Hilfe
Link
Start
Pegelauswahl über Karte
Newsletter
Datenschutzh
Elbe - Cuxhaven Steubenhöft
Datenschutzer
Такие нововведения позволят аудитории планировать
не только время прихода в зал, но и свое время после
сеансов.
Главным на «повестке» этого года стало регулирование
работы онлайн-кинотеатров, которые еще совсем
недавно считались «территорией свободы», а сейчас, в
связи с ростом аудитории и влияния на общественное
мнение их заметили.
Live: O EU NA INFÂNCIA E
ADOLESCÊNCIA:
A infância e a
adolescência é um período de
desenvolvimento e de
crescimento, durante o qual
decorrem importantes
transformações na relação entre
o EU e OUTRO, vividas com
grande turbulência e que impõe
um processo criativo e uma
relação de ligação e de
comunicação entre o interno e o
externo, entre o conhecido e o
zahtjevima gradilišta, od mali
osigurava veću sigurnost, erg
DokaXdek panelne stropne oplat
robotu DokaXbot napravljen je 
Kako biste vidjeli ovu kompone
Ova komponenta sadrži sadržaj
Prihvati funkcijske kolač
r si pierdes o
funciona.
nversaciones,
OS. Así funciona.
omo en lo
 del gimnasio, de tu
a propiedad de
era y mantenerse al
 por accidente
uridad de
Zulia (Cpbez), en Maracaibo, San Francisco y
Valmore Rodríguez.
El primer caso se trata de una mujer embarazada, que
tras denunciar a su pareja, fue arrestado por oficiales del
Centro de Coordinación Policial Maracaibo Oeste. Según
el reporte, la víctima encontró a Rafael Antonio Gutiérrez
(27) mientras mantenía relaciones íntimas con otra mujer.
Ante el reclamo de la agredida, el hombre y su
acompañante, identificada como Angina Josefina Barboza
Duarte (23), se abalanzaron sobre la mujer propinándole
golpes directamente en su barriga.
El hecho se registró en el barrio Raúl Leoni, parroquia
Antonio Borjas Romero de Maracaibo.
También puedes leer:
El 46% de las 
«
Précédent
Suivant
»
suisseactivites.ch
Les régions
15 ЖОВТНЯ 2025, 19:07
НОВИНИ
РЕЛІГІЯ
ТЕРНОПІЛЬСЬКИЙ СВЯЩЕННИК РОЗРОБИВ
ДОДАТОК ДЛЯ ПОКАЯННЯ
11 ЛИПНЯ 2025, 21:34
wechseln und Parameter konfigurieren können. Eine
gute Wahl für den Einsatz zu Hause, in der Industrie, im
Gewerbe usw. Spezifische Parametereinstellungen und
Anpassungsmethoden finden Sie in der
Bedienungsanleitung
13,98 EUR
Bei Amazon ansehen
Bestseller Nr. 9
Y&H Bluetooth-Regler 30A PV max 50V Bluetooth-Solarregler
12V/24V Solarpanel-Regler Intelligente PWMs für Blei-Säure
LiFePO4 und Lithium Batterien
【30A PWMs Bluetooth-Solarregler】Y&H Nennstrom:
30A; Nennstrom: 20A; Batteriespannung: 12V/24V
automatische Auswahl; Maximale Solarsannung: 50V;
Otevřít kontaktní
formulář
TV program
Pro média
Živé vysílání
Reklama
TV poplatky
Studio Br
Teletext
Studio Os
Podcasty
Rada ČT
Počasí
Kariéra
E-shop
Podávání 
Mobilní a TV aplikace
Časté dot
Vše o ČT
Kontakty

■ ■ ■ ■ ■ ■ ■

Task instructions:
Above is a listing; print exactly its lines from the one with "suisseactivites.ch" through the one with "Y&H Bluetooth-Regler 30A", and no other lines.

Exercise output:
suisseactivites.ch
Les régions
15 ЖОВТНЯ 2025, 19:07
НОВИНИ
РЕЛІГІЯ
ТЕРНОПІЛЬСЬКИЙ СВЯЩЕННИК РОЗРОБИВ
ДОДАТОК ДЛЯ ПОКАЯННЯ
11 ЛИПНЯ 2025, 21:34
wechseln und Parameter konfigurieren können. Eine
gute Wahl für den Einsatz zu Hause, in der Industrie, im
Gewerbe usw. Spezifische Parametereinstellungen und
Anpassungsmethoden finden Sie in der
Bedienungsanleitung
13,98 EUR
Bei Amazon ansehen
Bestseller Nr. 9
Y&H Bluetooth-Regler 30A PV max 50V Bluetooth-Solarregler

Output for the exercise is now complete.